Retype the records in full, and please keep the pictures out of the copy.

-- RECORDS SHOWN follows --

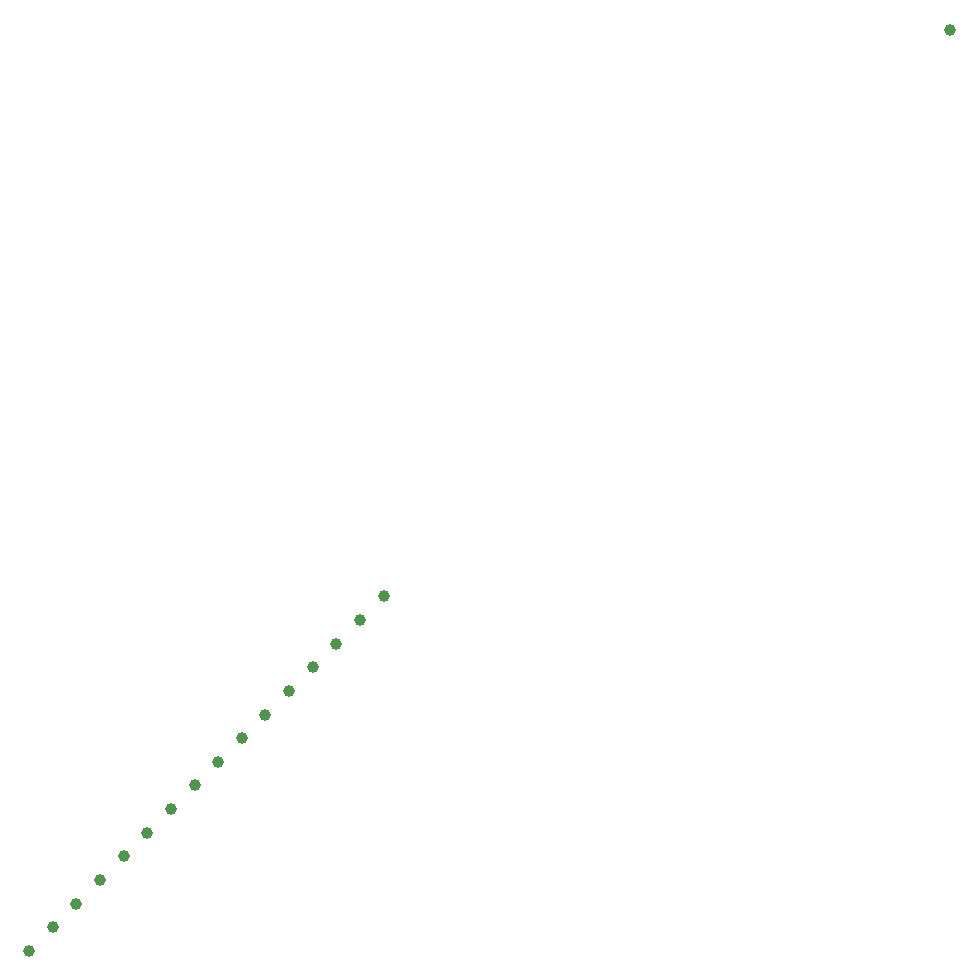
<source format=gbr>
G04 Examples for testing time performance of Gerber parsers*
%FSLAX26Y26*%
%MOMM*%
%ADD10C,1*%
%LPD*%
D10*
X0Y0D03*
X78000000Y78000000D03*
X2000000Y2000000D03*
X4000000Y4000000D03*
X6000000Y6000000D03*
X8000000Y8000000D03*
X10000000Y10000000D03*
X12000000Y12000000D03*
X14000000Y14000000D03*
X16000000Y16000000D03*
X18000000Y18000000D03*
X20000000Y20000000D03*
X22000000Y22000000D03*
X24000000Y24000000D03*
X26000000Y26000000D03*
X28000000Y28000000D03*
X30000000Y30000000D03*
M02*

</source>
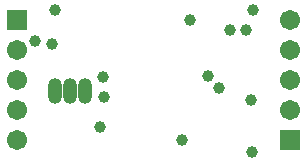
<source format=gbs>
%FSLAX25Y25*%
%MOIN*%
G70*
G01*
G75*
G04 Layer_Color=16711935*
%ADD10R,0.03543X0.02756*%
%ADD11R,0.02756X0.03543*%
%ADD12R,0.03543X0.03150*%
%ADD13R,0.05906X0.05906*%
%ADD14R,0.08858X0.01969*%
%ADD15O,0.08858X0.01969*%
%ADD16C,0.01969*%
%ADD17C,0.00394*%
%ADD18R,0.05906X0.05906*%
%ADD19C,0.05906*%
%ADD20O,0.03937X0.07874*%
%ADD21O,0.03937X0.07874*%
%ADD22C,0.03150*%
%ADD23C,0.00787*%
%ADD24C,0.00984*%
%ADD25C,0.00591*%
%ADD26R,0.04343X0.03556*%
%ADD27R,0.03556X0.04343*%
%ADD28R,0.04343X0.03950*%
%ADD29R,0.06706X0.06706*%
%ADD30R,0.09658X0.02769*%
%ADD31O,0.09658X0.02769*%
%ADD32R,0.06706X0.06706*%
%ADD33C,0.06706*%
%ADD34O,0.04737X0.08674*%
%ADD35O,0.04737X0.08674*%
%ADD36C,0.03950*%
D32*
X312500Y304000D02*
D03*
X403500Y264000D02*
D03*
D33*
X312500Y294000D02*
D03*
Y284000D02*
D03*
Y274000D02*
D03*
Y264000D02*
D03*
X403500Y274000D02*
D03*
Y284000D02*
D03*
Y294000D02*
D03*
Y304000D02*
D03*
D34*
X335000Y280500D02*
D03*
X325000D02*
D03*
D35*
X330000D02*
D03*
D36*
X383500Y300600D02*
D03*
X325000Y307500D02*
D03*
X390890D02*
D03*
X390779Y260000D02*
D03*
X388800Y300600D02*
D03*
X390300Y277300D02*
D03*
X370200Y304200D02*
D03*
X341000Y285000D02*
D03*
X324000Y296000D02*
D03*
X376000Y285500D02*
D03*
X340000Y268500D02*
D03*
X318500Y297000D02*
D03*
X341500Y278500D02*
D03*
X367500Y264000D02*
D03*
X379559Y281559D02*
D03*
M02*

</source>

-- RECORDS SHOWN concluded --

OUTPUT BELOW:
<source format=gbr>
G04 Examples for testing time performance of Gerber parsers*
%FSLAX26Y26*%
%MOMM*%
%ADD10C,1*%
%LPD*%
D10*
X0Y0D03*
X78000000Y78000000D03*
X2000000Y2000000D03*
X4000000Y4000000D03*
X6000000Y6000000D03*
X8000000Y8000000D03*
X10000000Y10000000D03*
X12000000Y12000000D03*
X14000000Y14000000D03*
X16000000Y16000000D03*
X18000000Y18000000D03*
X20000000Y20000000D03*
X22000000Y22000000D03*
X24000000Y24000000D03*
X26000000Y26000000D03*
X28000000Y28000000D03*
X30000000Y30000000D03*
M02*

</source>
<source format=gbs>
%FSLAX25Y25*%
%MOIN*%
G70*
G01*
G75*
G04 Layer_Color=16711935*
%ADD10R,0.03543X0.02756*%
%ADD11R,0.02756X0.03543*%
%ADD12R,0.03543X0.03150*%
%ADD13R,0.05906X0.05906*%
%ADD14R,0.08858X0.01969*%
%ADD15O,0.08858X0.01969*%
%ADD16C,0.01969*%
%ADD17C,0.00394*%
%ADD18R,0.05906X0.05906*%
%ADD19C,0.05906*%
%ADD20O,0.03937X0.07874*%
%ADD21O,0.03937X0.07874*%
%ADD22C,0.03150*%
%ADD23C,0.00787*%
%ADD24C,0.00984*%
%ADD25C,0.00591*%
%ADD26R,0.04343X0.03556*%
%ADD27R,0.03556X0.04343*%
%ADD28R,0.04343X0.03950*%
%ADD29R,0.06706X0.06706*%
%ADD30R,0.09658X0.02769*%
%ADD31O,0.09658X0.02769*%
%ADD32R,0.06706X0.06706*%
%ADD33C,0.06706*%
%ADD34O,0.04737X0.08674*%
%ADD35O,0.04737X0.08674*%
%ADD36C,0.03950*%
D32*
X312500Y304000D02*
D03*
X403500Y264000D02*
D03*
D33*
X312500Y294000D02*
D03*
Y284000D02*
D03*
Y274000D02*
D03*
Y264000D02*
D03*
X403500Y274000D02*
D03*
Y284000D02*
D03*
Y294000D02*
D03*
Y304000D02*
D03*
D34*
X335000Y280500D02*
D03*
X325000D02*
D03*
D35*
X330000D02*
D03*
D36*
X383500Y300600D02*
D03*
X325000Y307500D02*
D03*
X390890D02*
D03*
X390779Y260000D02*
D03*
X388800Y300600D02*
D03*
X390300Y277300D02*
D03*
X370200Y304200D02*
D03*
X341000Y285000D02*
D03*
X324000Y296000D02*
D03*
X376000Y285500D02*
D03*
X340000Y268500D02*
D03*
X318500Y297000D02*
D03*
X341500Y278500D02*
D03*
X367500Y264000D02*
D03*
X379559Y281559D02*
D03*
M02*

</source>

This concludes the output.